INTERNATIONAL COLLABORATION

Solar and space physics is a global enterprise for which international collaboration is not just desirable but necessary to address the core science program and support space weather science and operations.

The decadal survey calls for a comprehensive approach that integrates diverse ground-based observational assets, such as magnetometers, ionosondes, radars, and optical instruments, to capture the complex dynamics of the geospace environment. This heterogeneous network is essential for providing continuous, global coverage and for validating and complementing data obtained from space-based missions.

INTERDISCIPLINARY AND INTERAGENCY EFFORTS

Transformational research is often found at the boundaries between disciplines, and collaboration among NASA divisions and across agencies has proven to be highly productive.

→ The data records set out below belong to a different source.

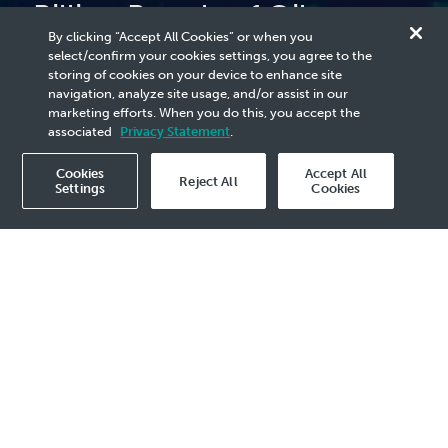
Billion Barrels of Oil
By clicking “Accept All Cookies” or when you
Equivalent of Exploration
select/confirm your cookies settings, you agree to the
storing of cookies on your device to enhance site
Discoveries in 2023
navigation, analyze site usage, and/or assist in our
marketing efforts. When you do this, you accept the
associated
Privacy Statement
.
Cookies
Accept All
Reject All
Settings
Cookies
2023 Media Release - 30 Nov
KUALA LUMPUR, 30 November 2023
–
PETRONAS and its Petroleum Arrangement
Contractors recorded 19 exploration
discoveries and two exploration-appraisal
successes, contributing over 1 billion barrels
of oil equivalent (bboe) of new resources for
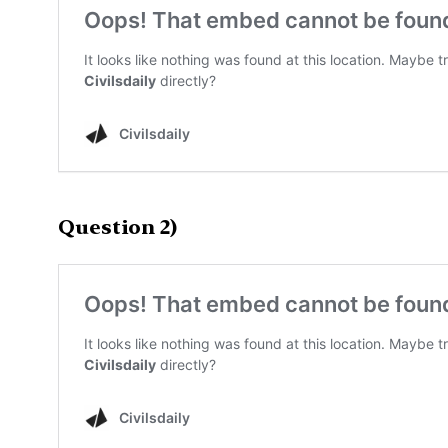
Question 2)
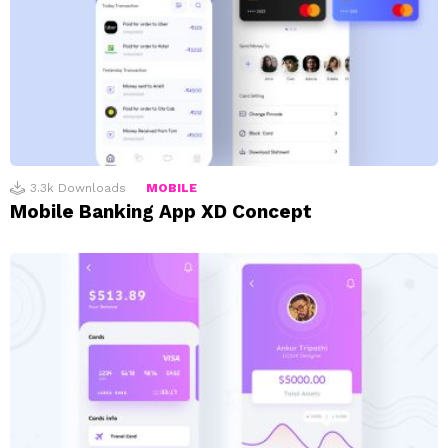
3.3k
Downloads
MOBILE
Mobile Banking App XD Concept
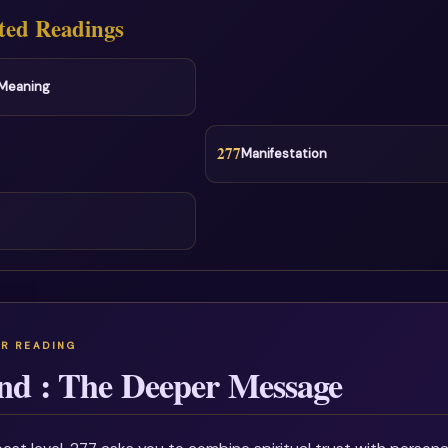
ted Readings
l Meaning
277
Manifestation
nd : The Deeper Message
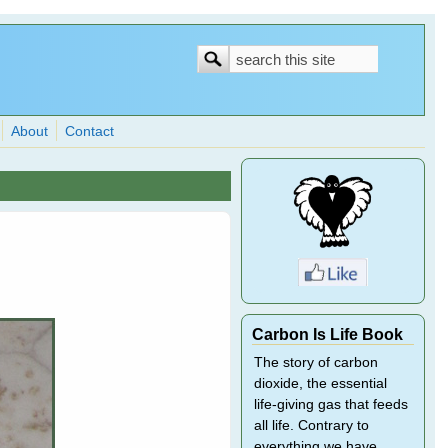
Search
Search
form
About
Contact
Carbon Is Life Book
The story of carbon
dioxide, the essential
life-giving gas that feeds
all life. Contrary to
everything we have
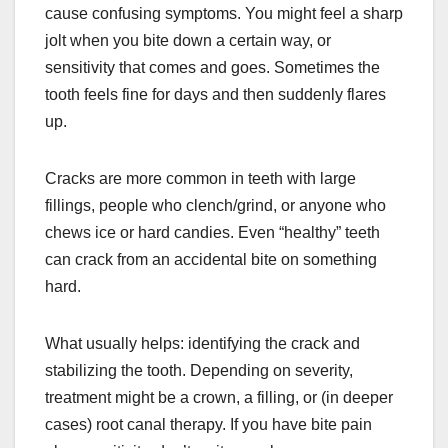
cause confusing symptoms. You might feel a sharp
jolt when you bite down a certain way, or
sensitivity that comes and goes. Sometimes the
tooth feels fine for days and then suddenly flares
up.
Cracks are more common in teeth with large
fillings, people who clench/grind, or anyone who
chews ice or hard candies. Even “healthy” teeth
can crack from an accidental bite on something
hard.
What usually helps: identifying the crack and
stabilizing the tooth. Depending on severity,
treatment might be a crown, a filling, or (in deeper
cases) root canal therapy. If you have bite pain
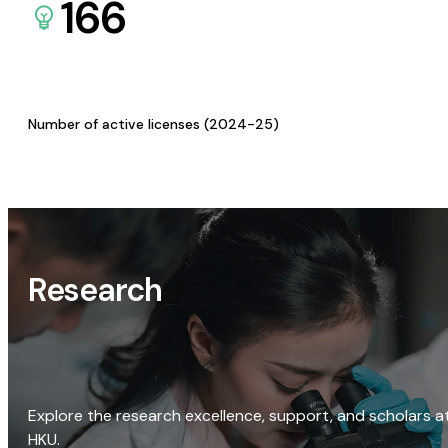
166
Number of active licenses (2024-25)
Research
Explore the research excellence, support, and scholars a
HKU.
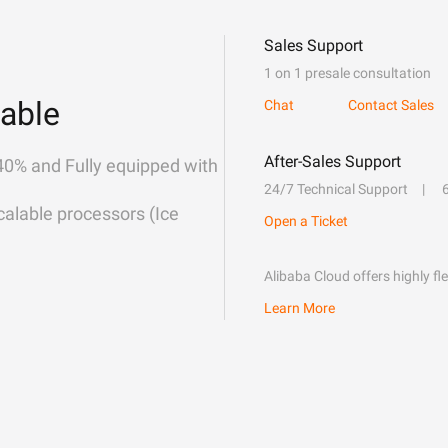
Sales Support
1 on 1 presale consultation
able
Chat
Contact Sales
After-Sales Support
40% and Fully equipped with
24/7 Technical Support
alable processors (Ice
Open a Ticket
Alibaba Cloud offers highly fl
Learn More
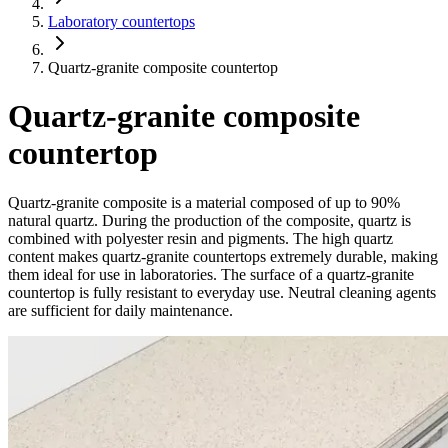
Laboratory countertops
Quartz-granite composite countertop
Quartz-granite composite
countertop
Quartz-granite composite is a material composed of up to 90%
natural quartz. During the production of the composite, quartz is
combined with polyester resin and pigments. The high quartz
content makes quartz-granite countertops extremely durable, making
them ideal for use in laboratories. The surface of a quartz-granite
countertop is fully resistant to everyday use. Neutral cleaning agents
are sufficient for daily maintenance.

The decadal survey recommends that NASA’s Science Mission Directorate develop a cross-divisional approach for planning, operation, and management of future projects and programs to address interdisciplinary science issues in the near and long term.

COMMUNICATION INFRASTRUCTURE

Heliophysics missions require communication links that span distances from a few hundred kilometers above Earth to more than 20 billion kilometers—beyond the heliopause where the Voyager spacecraft are currently located. NASA’s Space Communications and Navigation Program will provide foundational telecommunication support for space science missions in the next decade primarily through its legacy Deep Space Network (DSN) and Near Space Network (NSN) and emerging commercial networks.

However, increasing pressure on NASA’s shared communications infrastructure has the potential to create significant conflict, impacting future heliophysics missions. Many DSN and NSN assets are aging, new heliophysics sensors are generating rapidly increasing data rates, and the lunar exploration program is levying strict requirements for contiguous network coverage for safe crewed operations. The decadal survey recommends a NASA-wide study to proactively identify and implement solutions, ensuring long-term sustainability before challenges escalate.